Background: Patient care transitions are periods of enhanced risk. Discharge summaries have been used to communicate essential information between hospital-based physicians and primary care physicians (PCPs), and may reduce rates of adverse events after discharge.
Objective: To assess PCP satisfaction with an electronic discharge summary (EDS) program as compared to conventional dictated discharge summaries.
Design: Cluster randomized trial.
Participants: Four medical teams of an academic general medical service.
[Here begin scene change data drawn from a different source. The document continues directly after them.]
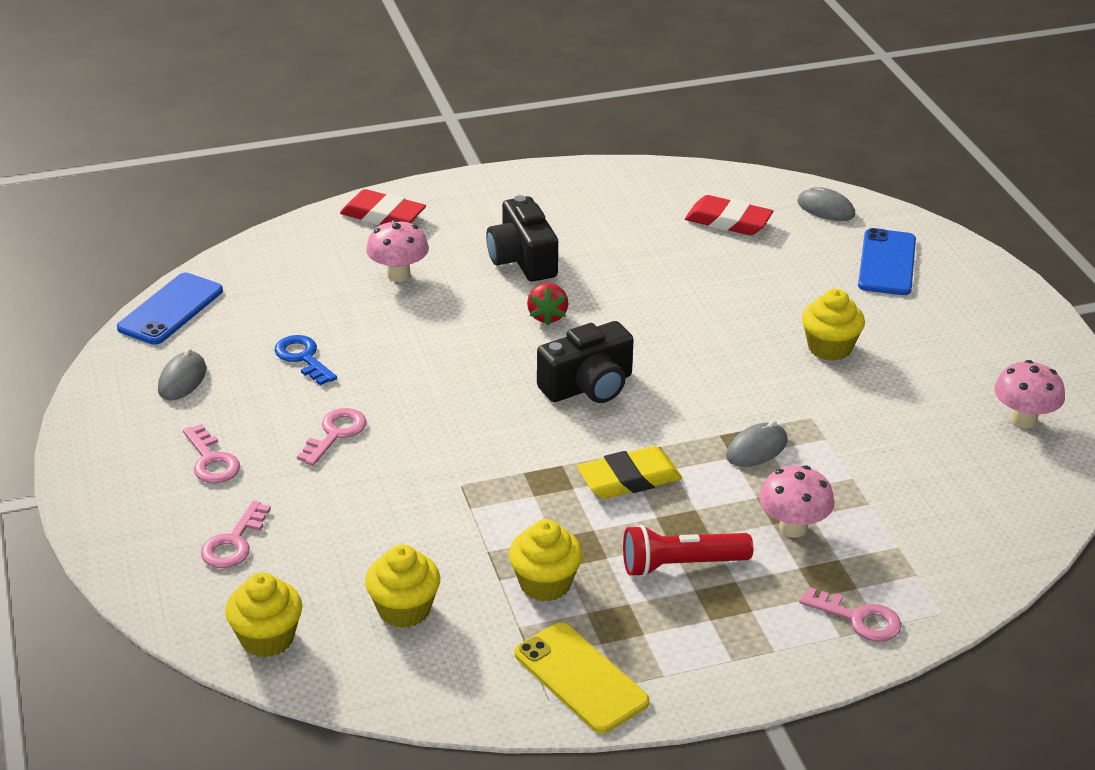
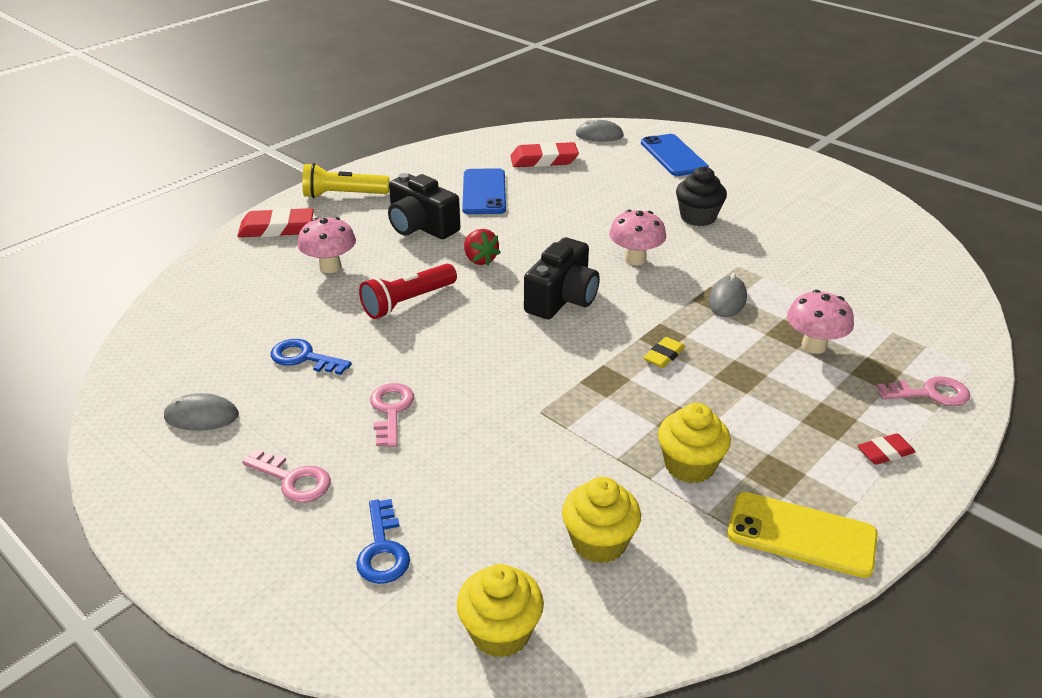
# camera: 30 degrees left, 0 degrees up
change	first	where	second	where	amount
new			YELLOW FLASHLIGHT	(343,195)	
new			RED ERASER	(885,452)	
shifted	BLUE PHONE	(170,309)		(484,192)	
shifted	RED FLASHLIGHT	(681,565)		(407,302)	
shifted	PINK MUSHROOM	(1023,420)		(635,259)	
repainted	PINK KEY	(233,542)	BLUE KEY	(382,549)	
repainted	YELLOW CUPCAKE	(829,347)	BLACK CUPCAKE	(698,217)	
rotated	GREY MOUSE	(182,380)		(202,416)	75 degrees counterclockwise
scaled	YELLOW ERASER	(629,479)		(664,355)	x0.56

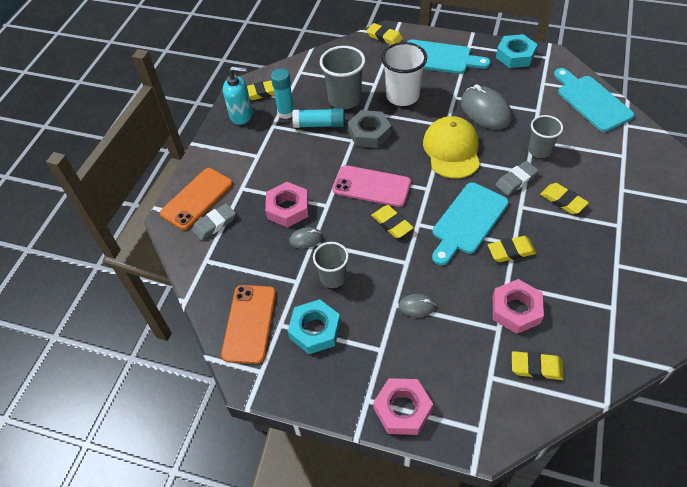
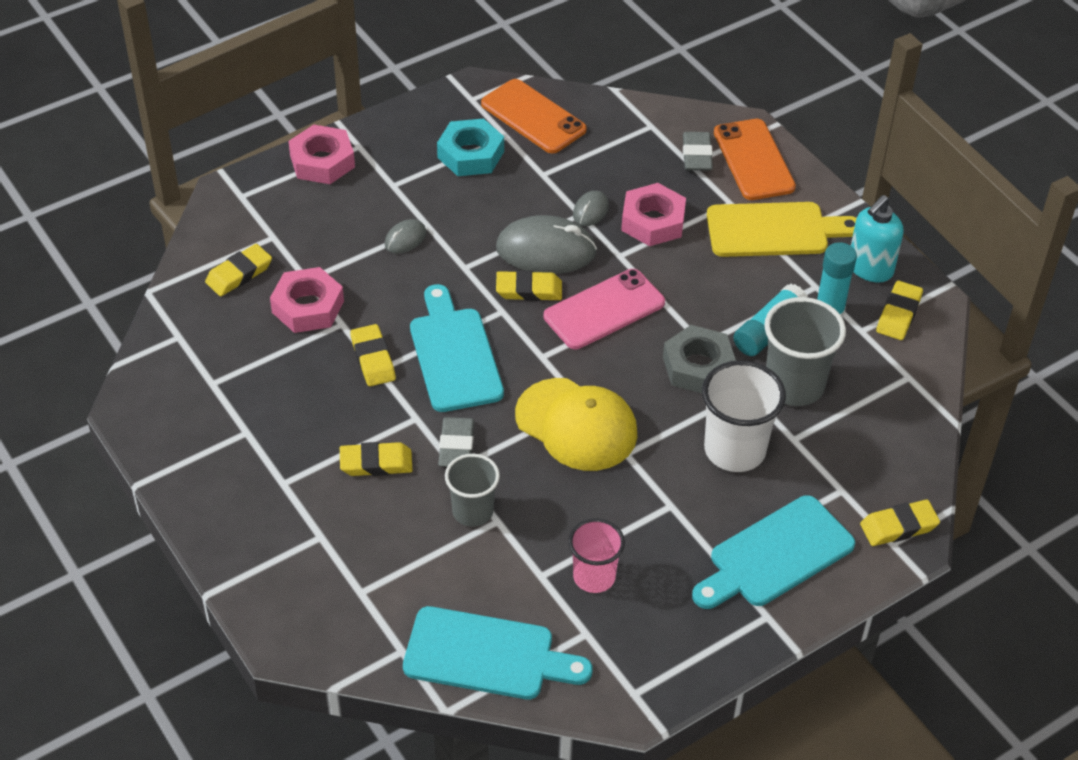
# camera: 125 degrees right, 5 degrees down
change	first	where	second	where	amount
gone	GREY CUP	(333,277)			
gone	TURQUOISE NUT	(515,55)			
new			PINK CUP	(594,577)	
new			YELLOW CUTTING BOARD	(774,230)	
shifted	GREY MOUSE	(485,111)		(546,250)	
rotated	YELLOW ERASER	(511,251)		(373,359)	45 degrees counterclockwise

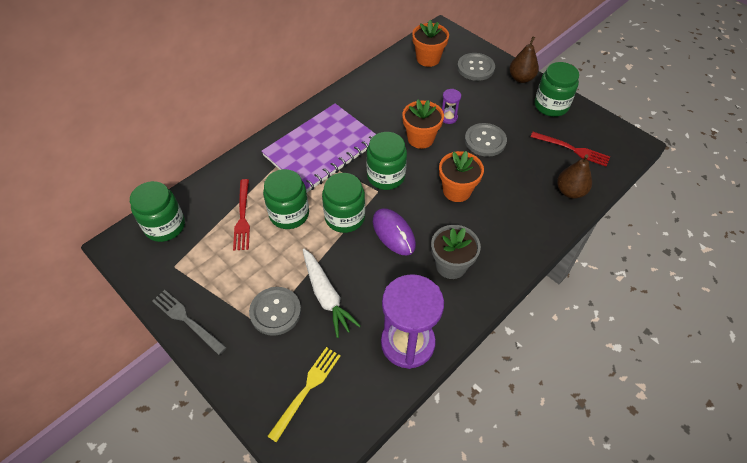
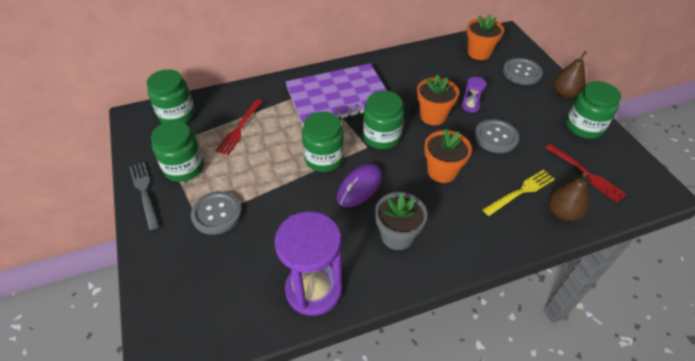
# camera: 25 degrees right, 5 degrees down
change	first	where	second	where	amount
gone	WHITE CARROT	(326,296)			
shifted	GREEN JAR	(289,214)		(184,168)	
shifted	YELLOW FORK	(307,389)		(521,192)	
rotated	PURPLE MOUSE	(393,233)		(359,187)	45 degrees clockwise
Measurements: The primary endpoint was overall discharge summary quality, as assessed by PCPs using a 100-point visual analogue scale. Other endpoints included housestaff satisfaction (using a 100-point scale), adverse outcomes after discharge (combined endpoint of emergency department visits, readmission, and death), and patient understanding of discharge details as measured by the Care Transition Model (CTM-3) score (ranging from 0 to 100).
Results: 209 patient discharges were included over a 2-month period encompassing 1 housestaff rotation. Surveys were sent out for 188 of these patient discharges, and 119 were returned (63% response rate). No difference in PCP-reported overall quality was observed between the 2 methods (86.4 for EDS vs. 84.3 for dictation; P = 0.53). Housestaff found the EDS significantly easier to use than conventional dictation (86.5 for EDS vs. 49.2 for dictation; P = 0.03), but there was no difference in overall housestaff satisfaction. There was no difference between discharge methods for the combined endpoint for adverse outcomes (22 for EDS [21%] vs. 21 for dictation [20%]; P = 0.89), or for patient understanding of discharge details (CTM-3 score 80.3 for EDS vs. 81.3 for dictation; P = 0.81)
Conclusion: An EDS program can be used by housestaff to more easily create hospital discharge summaries, and there was no difference in PCP satisfaction.